Entries provided —
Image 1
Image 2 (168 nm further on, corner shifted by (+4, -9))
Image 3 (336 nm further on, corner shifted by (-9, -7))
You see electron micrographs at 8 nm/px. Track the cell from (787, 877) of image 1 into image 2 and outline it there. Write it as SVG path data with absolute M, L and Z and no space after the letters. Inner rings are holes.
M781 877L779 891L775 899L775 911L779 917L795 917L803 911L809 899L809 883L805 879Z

Exercise details —
Restate each entry above word for word.

Reply to the task —
Image 1
Image 2 (168 nm further on, corner shifted by (+4, -9))
Image 3 (336 nm further on, corner shifted by (-9, -7))
You see electron micrographs at 8 nm/px. Track the cell from (787, 877) of image 1 into image 2 and outline it there. Write it as SVG path data with absolute M, L and Z and no space after the letters. Inner rings are holes.
M781 877L779 891L775 899L775 911L779 917L795 917L803 911L809 899L809 883L805 879Z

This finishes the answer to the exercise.